Fortunately, they think peanut butter is the best food they have ever found, which makes them easy to trap. Soon they will have found a warm place outside to make tunnels and a den for nesting and will be settled for the winter. They will no longer try to come into the house, and I will be free of them until spring.

When spring comes, if we have a rapid thaw that causes melted snow water to run into their winter tunnels, they are often flooded out. With no place to go, they will try once more to come into the house for about a week, but they soon find new quarters outside, and I am once more free of them all summer.

It is all but impossible to prevent their entering an old house for the foundations are not that tight, but it is just one of the prices one has to pay for the pleasure of living in the country.

The resident birds have already begun to form winter flocks, as they always do soon after their young are grown. These mixed flocks of chickadees, nuthatches, finches, sparrows, woodpeckers, jays and other winter birds travel together until spring. This banding together provides more ears and eyes to look for food, to watch for predators and to seek our safe, sheltered roosting places.

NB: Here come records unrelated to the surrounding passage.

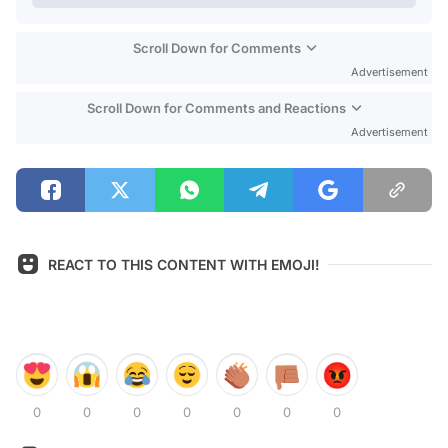
Scroll Down for Comments
Advertisement
Scroll Down for Comments and Reactions
Advertisement
REACT TO THIS CONTENT WITH EMOJI!
0
0
0
0
0
0
0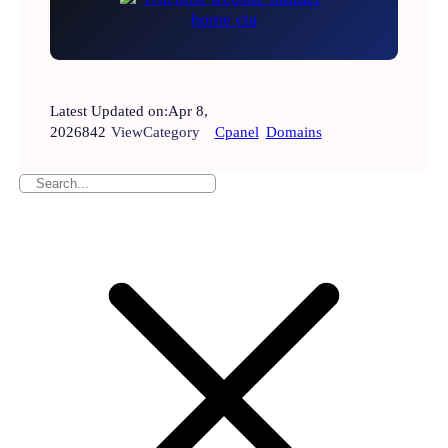
Latest Updated on:
Apr 8,
2026
842
View
Category
Cpanel
Domains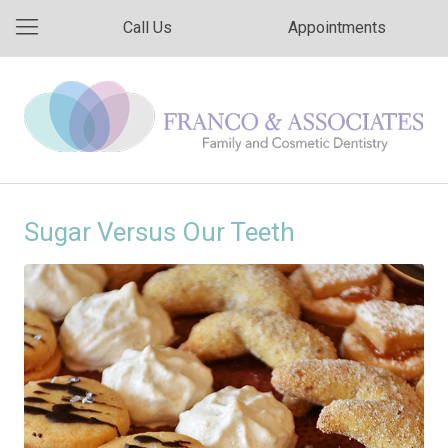
Call Us
Appointments
Sugar Versus Our Teeth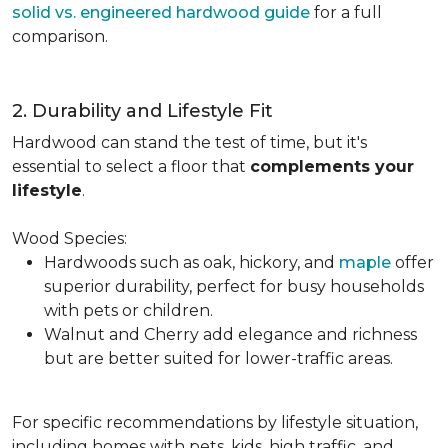
solid vs. engineered hardwood guide
for a full
comparison.
2. Durability and Lifestyle Fit
Hardwood can stand the test of time, but it's
essential to select a floor that
complements your
lifestyle
.
Wood Species:
Hardwoods such as oak, hickory, and
maple
offer
superior durability, perfect for busy households
with pets or children.
Walnut and Cherry add elegance and richness
but are better suited for lower-traffic areas.
For specific recommendations by lifestyle situation,
including homes with pets, kids, high traffic, and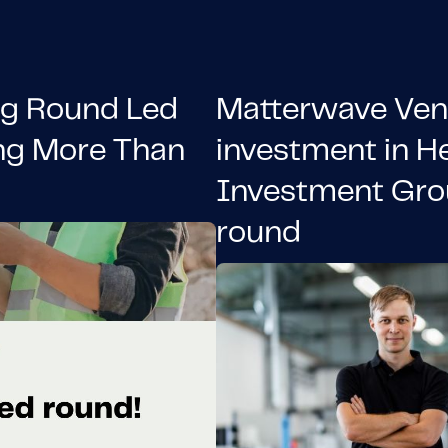
ng Round Led
Matterwave Ven
ng More Than
investment in H
Investment Gro
round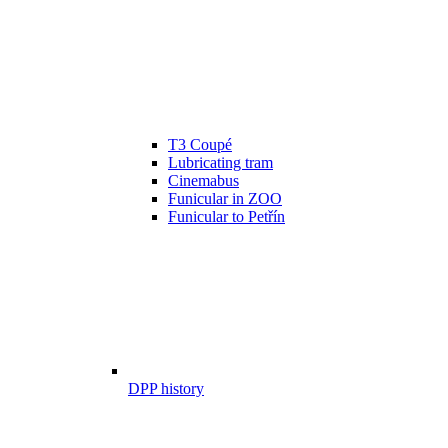
T3 Coupé
Lubricating tram
Cinemabus
Funicular in ZOO
Funicular to Petřín
DPP history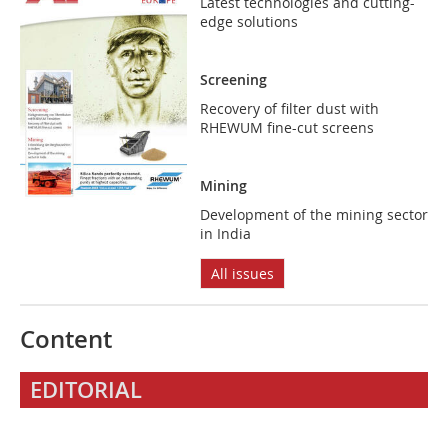
Latest technologies and cutting-
edge solutions
Screening
Recovery of filter dust with
RHEWUM fine-cut screens
Mining
Development of the mining sector
in India
All issues
Content
EDITORIAL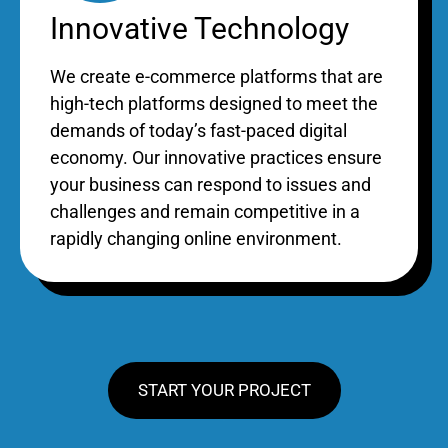
Innovative Technology
We create e-commerce platforms that are
high-tech platforms designed to meet the
demands of today’s fast-paced digital
economy. Our innovative practices ensure
your business can respond to issues and
challenges and remain competitive in a
rapidly changing online environment.
START YOUR PROJECT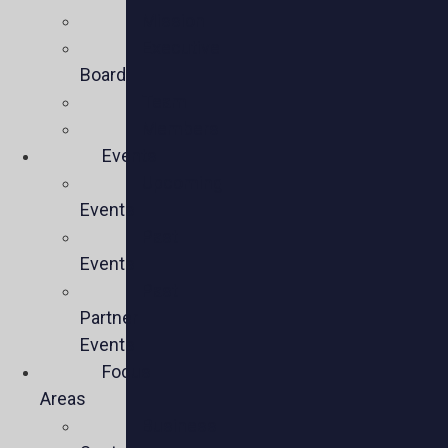
Mission
Executive
Board
Team
Members
Events
Upcoming
Events
Past
Events
Past
Partner
Events
Focus
Areas
Business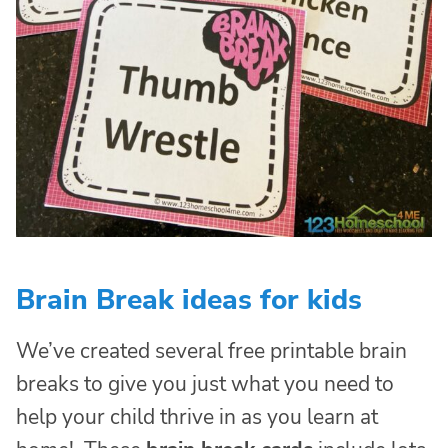
Brain Break ideas for kids
We’ve created several free printable brain
breaks to give you just what you need to
help your child thrive in as you learn at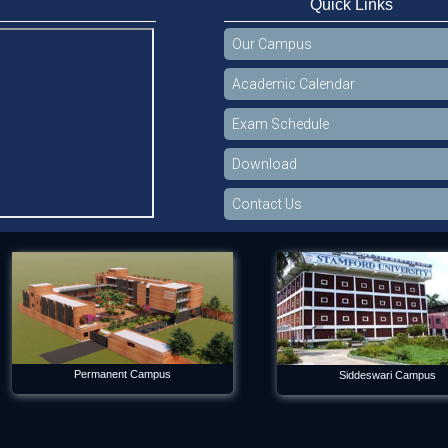
Quick Links
Our Campus
Academic Calendar
Exam Schedule
Download
Contact Us
Permanent Campus
Siddeswari Campus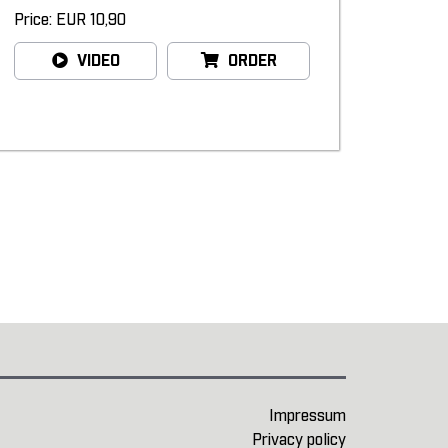
Price: EUR 10,90
VIDEO
ORDER
Impressum
Privacy policy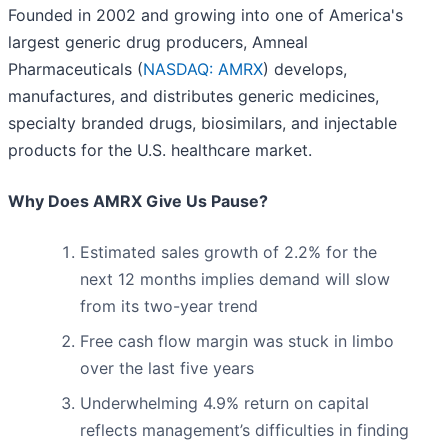
Founded in 2002 and growing into one of America's
largest generic drug producers, Amneal
Pharmaceuticals (
NASDAQ: AMRX
) develops,
manufactures, and distributes generic medicines,
specialty branded drugs, biosimilars, and injectable
products for the U.S. healthcare market.
Why Does AMRX Give Us Pause?
Estimated sales growth of 2.2% for the
next 12 months implies demand will slow
from its two-year trend
Free cash flow margin was stuck in limbo
over the last five years
Underwhelming 4.9% return on capital
reflects management’s difficulties in finding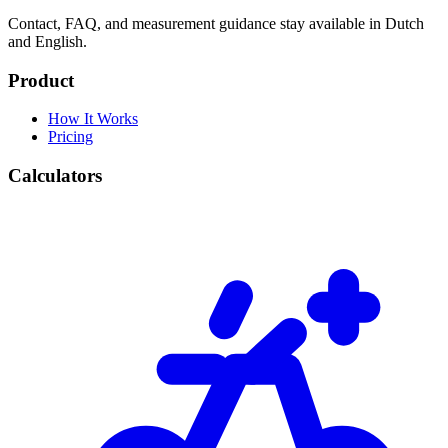
Contact, FAQ, and measurement guidance stay available in Dutch
and English.
Product
How It Works
Pricing
Calculators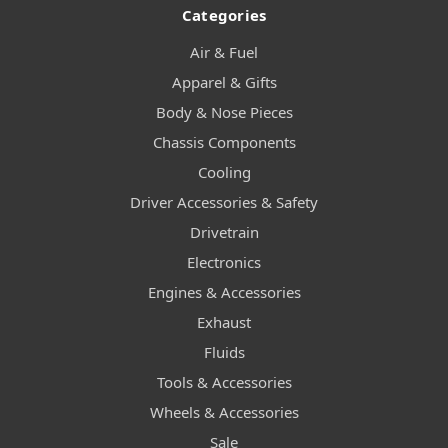
Categories
Air & Fuel
Apparel & Gifts
Body & Nose Pieces
Chassis Components
Cooling
Driver Accessories & Safety
Drivetrain
Electronics
Engines & Accessories
Exhaust
Fluids
Tools & Accessories
Wheels & Accessories
Sale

There is often safety in numbers for small birds and it is most apparent in winter. The last of the fall flowers are magnificent. Their fall colors of yellow and purple plus a few others such as red clover are brilliant and seem to be defying the cold weather. Many of the clovers are very hardy. They grow along roadsides with poor soil and very little water, coming up early in the spring and blooming in late or early fall.

There are three types of clover in our area: the true clovers (trifolium), the medics (medicago) and the meliots (meliotis), or sweet clovers. The true clovers are low growing and most everyone recognizes their white, pink or red blossoms and three-parted leaves.

The medics are often creeping plants, and the sweet clovers are tall and very sweet scented. There are over 60 species of these three genera found in the United States, and they all have something that is of great value to people.

They have a long taproot and a mass of fibrous roots. Their roots have many little bumps or nodules on them, which for some time were thought to be a disease. Instead, scientists have found that they contain bacteria that are underground partners of the clover.

They are able to take free nitrogen from the air and make it available for plants to absorb. Anything that can take nitrogen from the air and make it available for plant food is of great value to farmers for nitrogen is often the most expensive ingredient in fertilizers. Therefore, clovers are often used as green cover crops, and they are also raised for seed. In areas with long enough growing seasons, farmers often plant a first crop of clover, which they harvest for hay or seed then plant a second crop, which they plow under to enrich their own soil.

The tall sweet clovers were introduced from Europe by beekeepers, so they could harvest the incredibly sweet honey. Yellow sweet clover is the more common of the two and is now on the noxious weed list, which seems odd to me since it is known to grow on incredible poor soil and increase the soil’s quality by growing there until it improves enough for other plants to survive.